## EXERCICES
- A) Recopiez tel quel le passage de l'article sur la catastrophe de Lac-Mégantic, depuis « Samedi 6 juillet » jusqu'à « pour sa ville. » inclus.
- B) Rédigez la suite de l'article sur la catastrophe de Lac-Mégantic, en reprenant là où il s'arrête.

## TEXTE EXTRAIT

--------

Samedi 6 juillet 2013, un train fou chargé de pétrole déraille dans la petite ville de Lac-Mégantic, au Québec - une catastrophe sans précédent dans l'histoire du Canada. Depuis, la mairesse, Colette Roy-Laroche, gère la situation avec une sensibilité et une énergie qui impressionnent. Une semaine après le drame, elle raconte comment elle l'a vécu et parle de ses projets pour sa ville.
L'explosion de 72 wagons-citernes de 100 tonnes de pétrole chacun a fait 50 morts, soufflé une trentaine de bâtiments, dont la bibliothèque et de nombreux commerces, et forcé l'évacuation d'un tiers de la commune, soit 2000 personnes. En apprenant l'insoutenable, Colette Roy-Laroche a accusé le choc. Et puis devant le désarroi de ses concitoyens, très vite, ce petit bout de femme de 69 ans a relevé la tête. Inépuisable, elle soutient, gère, aide, mobilise... Entretien avec une femme révélée par la crise.

--------

(Entrées conservées d'une collection)
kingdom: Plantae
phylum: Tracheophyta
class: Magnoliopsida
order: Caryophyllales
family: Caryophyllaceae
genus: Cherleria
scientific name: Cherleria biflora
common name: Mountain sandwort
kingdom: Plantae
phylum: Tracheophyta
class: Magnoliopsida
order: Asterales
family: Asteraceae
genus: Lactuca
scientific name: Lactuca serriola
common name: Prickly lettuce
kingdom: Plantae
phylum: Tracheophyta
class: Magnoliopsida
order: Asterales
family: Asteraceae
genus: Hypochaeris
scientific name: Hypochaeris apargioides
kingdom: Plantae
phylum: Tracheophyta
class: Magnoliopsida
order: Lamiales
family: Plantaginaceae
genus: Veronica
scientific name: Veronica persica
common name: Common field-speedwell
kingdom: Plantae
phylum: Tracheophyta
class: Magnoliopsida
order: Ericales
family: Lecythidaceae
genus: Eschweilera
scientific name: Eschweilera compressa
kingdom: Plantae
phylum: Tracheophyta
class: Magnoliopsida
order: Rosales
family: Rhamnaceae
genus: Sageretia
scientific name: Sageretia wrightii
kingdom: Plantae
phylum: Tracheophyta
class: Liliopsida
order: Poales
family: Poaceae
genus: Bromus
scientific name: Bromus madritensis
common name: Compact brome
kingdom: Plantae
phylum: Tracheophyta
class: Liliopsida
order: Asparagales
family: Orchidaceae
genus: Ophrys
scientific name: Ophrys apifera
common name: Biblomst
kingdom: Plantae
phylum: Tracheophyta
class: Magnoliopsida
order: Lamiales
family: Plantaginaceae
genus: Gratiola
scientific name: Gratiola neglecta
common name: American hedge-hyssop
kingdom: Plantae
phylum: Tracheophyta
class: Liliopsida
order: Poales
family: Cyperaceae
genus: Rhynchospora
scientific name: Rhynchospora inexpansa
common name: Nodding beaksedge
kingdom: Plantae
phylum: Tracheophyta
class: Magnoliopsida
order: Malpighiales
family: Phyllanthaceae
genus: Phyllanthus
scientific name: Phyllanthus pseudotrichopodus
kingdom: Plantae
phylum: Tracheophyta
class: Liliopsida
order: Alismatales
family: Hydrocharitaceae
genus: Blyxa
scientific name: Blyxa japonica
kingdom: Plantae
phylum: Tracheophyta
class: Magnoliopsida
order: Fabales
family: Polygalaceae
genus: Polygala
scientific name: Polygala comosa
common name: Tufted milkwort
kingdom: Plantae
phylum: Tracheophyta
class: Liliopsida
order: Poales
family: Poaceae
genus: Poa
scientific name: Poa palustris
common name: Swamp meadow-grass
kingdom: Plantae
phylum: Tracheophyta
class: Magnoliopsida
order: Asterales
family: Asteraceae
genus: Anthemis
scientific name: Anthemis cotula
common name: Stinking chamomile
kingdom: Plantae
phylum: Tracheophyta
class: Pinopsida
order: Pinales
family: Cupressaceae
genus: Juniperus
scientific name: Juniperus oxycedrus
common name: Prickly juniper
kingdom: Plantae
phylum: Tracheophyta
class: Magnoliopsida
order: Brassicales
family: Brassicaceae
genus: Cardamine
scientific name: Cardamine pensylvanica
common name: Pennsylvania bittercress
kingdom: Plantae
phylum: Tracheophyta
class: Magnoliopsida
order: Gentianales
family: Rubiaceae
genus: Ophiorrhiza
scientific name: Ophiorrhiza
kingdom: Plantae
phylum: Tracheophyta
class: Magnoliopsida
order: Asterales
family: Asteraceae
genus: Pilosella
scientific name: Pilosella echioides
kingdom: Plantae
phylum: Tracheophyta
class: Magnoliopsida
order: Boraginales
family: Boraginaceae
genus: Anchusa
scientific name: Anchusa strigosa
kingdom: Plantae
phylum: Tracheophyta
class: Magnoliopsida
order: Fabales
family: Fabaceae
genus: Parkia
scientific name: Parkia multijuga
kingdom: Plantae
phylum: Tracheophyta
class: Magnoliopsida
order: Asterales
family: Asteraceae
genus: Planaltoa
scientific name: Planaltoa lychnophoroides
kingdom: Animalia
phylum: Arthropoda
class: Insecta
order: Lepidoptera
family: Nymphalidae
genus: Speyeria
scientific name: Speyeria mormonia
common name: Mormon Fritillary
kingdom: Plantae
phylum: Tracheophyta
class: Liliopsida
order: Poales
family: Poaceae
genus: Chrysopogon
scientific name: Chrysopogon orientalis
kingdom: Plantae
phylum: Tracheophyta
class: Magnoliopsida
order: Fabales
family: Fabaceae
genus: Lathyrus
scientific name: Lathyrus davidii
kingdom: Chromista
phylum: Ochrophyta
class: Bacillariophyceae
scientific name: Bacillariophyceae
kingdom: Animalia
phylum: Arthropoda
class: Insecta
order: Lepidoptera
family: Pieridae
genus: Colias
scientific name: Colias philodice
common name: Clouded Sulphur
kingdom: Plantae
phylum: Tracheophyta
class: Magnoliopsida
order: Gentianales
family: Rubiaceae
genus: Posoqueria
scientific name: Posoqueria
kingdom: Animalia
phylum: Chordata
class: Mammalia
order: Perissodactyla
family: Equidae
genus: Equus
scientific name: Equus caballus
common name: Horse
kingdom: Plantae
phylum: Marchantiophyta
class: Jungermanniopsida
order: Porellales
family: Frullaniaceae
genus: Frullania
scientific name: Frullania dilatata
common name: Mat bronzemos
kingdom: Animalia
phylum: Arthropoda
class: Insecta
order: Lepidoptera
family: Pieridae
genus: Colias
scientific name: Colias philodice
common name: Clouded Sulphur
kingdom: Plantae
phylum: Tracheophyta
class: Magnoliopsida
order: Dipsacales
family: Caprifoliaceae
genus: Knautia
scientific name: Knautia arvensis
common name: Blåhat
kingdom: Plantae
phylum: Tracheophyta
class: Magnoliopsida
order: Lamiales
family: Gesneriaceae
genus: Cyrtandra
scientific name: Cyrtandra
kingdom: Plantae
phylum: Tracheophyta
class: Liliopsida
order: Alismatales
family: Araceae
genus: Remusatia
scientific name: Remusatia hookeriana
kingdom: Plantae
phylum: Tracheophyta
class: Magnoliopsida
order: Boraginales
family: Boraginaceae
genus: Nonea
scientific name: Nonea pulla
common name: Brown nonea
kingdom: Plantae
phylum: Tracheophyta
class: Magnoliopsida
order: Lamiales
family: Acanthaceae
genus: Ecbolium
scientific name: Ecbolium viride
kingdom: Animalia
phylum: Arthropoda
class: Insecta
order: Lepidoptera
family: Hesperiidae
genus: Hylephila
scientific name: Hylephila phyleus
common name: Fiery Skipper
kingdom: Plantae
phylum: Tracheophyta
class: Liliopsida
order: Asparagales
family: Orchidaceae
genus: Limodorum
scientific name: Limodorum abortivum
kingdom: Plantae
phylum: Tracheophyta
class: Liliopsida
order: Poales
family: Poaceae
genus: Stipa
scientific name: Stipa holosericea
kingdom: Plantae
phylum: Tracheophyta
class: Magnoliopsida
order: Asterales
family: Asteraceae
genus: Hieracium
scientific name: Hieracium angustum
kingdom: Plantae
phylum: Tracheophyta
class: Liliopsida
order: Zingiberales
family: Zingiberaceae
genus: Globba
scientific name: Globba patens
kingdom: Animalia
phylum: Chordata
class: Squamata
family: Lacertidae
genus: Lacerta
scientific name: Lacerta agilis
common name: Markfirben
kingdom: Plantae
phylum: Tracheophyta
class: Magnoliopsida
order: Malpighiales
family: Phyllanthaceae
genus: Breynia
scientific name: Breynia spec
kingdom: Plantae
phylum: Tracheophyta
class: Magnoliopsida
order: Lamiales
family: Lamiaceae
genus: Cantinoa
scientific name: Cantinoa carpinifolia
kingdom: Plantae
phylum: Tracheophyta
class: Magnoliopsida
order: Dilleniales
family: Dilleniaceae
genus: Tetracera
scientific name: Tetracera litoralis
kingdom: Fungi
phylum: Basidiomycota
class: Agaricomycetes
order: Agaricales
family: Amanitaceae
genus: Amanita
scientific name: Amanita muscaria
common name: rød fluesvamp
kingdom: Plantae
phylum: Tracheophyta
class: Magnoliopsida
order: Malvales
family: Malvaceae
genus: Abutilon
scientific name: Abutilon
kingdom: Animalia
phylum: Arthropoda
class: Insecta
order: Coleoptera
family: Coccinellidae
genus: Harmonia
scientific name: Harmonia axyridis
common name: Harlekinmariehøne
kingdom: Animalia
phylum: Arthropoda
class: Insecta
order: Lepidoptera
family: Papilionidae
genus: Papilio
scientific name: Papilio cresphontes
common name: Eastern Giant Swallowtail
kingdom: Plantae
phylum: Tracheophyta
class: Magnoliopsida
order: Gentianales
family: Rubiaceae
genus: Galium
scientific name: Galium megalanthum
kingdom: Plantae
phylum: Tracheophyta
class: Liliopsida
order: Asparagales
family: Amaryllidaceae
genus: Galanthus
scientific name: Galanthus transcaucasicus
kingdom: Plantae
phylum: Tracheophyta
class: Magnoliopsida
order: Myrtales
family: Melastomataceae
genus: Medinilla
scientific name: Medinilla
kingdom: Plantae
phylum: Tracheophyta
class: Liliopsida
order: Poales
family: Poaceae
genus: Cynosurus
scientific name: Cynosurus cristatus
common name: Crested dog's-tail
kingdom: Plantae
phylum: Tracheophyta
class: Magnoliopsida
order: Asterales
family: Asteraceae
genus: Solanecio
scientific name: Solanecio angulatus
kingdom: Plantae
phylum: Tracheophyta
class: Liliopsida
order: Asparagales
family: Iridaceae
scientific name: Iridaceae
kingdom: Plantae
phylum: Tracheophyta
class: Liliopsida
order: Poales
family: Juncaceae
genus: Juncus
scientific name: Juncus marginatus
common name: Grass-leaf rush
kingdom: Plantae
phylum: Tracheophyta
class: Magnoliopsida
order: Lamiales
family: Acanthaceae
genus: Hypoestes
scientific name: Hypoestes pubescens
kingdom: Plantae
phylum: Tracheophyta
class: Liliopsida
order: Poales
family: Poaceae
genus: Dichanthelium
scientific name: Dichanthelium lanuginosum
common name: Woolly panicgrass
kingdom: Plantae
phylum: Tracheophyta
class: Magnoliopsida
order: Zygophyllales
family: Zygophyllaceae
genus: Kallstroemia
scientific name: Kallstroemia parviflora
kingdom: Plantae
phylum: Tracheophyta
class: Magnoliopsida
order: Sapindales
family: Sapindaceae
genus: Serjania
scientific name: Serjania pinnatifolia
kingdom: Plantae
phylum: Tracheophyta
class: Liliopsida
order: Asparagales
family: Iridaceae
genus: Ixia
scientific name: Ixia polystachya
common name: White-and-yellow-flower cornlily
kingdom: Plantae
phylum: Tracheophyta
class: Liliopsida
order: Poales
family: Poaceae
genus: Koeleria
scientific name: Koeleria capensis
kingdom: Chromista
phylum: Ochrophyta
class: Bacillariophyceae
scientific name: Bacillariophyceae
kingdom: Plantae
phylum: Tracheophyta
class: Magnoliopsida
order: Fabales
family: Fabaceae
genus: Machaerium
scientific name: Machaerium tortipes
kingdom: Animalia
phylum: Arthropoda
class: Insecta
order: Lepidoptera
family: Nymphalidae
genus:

--------

## RÉPONSES
- A)
Samedi 6 juillet 2013, un train fou chargé de pétrole déraille dans la petite ville de Lac-Mégantic, au Québec - une catastrophe sans précédent dans l'histoire du Canada. Depuis, la mairesse, Colette Roy-Laroche, gère la situation avec une sensibilité et une énergie qui impressionnent. Une semaine après le drame, elle raconte comment elle l'a vécu et parle de ses projets pour sa ville.

- B)
Comment avez-vous réagi en apprenant le drame ?
Lorsque j'ai été informée d'une explosion au centre-ville, par téléphone à 1h25 du matin, j'ai tout de suite su que c'était grave, connaissant la nature dangereuse des matériaux. Je suis sortie accompagnée de mon mari et me suis approchée le plus près possible. En descendant la rue, je voyais tous les gens sortir de chez eux, paniqués, en pleurs. A chaque fois qu'un conteneur explosait, un nuage de feu s'élevait. Le ciel était rouge de feu. Et puis le bruit des sirènes de la police, des pompiers, des ambulances s'est mêlé au chaos. C'était épouvantable. Jamais nous n'avions vécu quelque chose de semblable.
Quelques heures plus tard, tous les intervenants se sont réunis au poste de la sûreté du Québec. Puis les ressources extérieures nous ont rejoints pour convenir d'un plan d'action. Nous recevions constamment de nouvelles informations... un nouveau secteur incendié, encore un nouveau bâtiment en feu, le pétrole gagne le lac, le lac en feu... J'ai cru que ma ville allait brûler.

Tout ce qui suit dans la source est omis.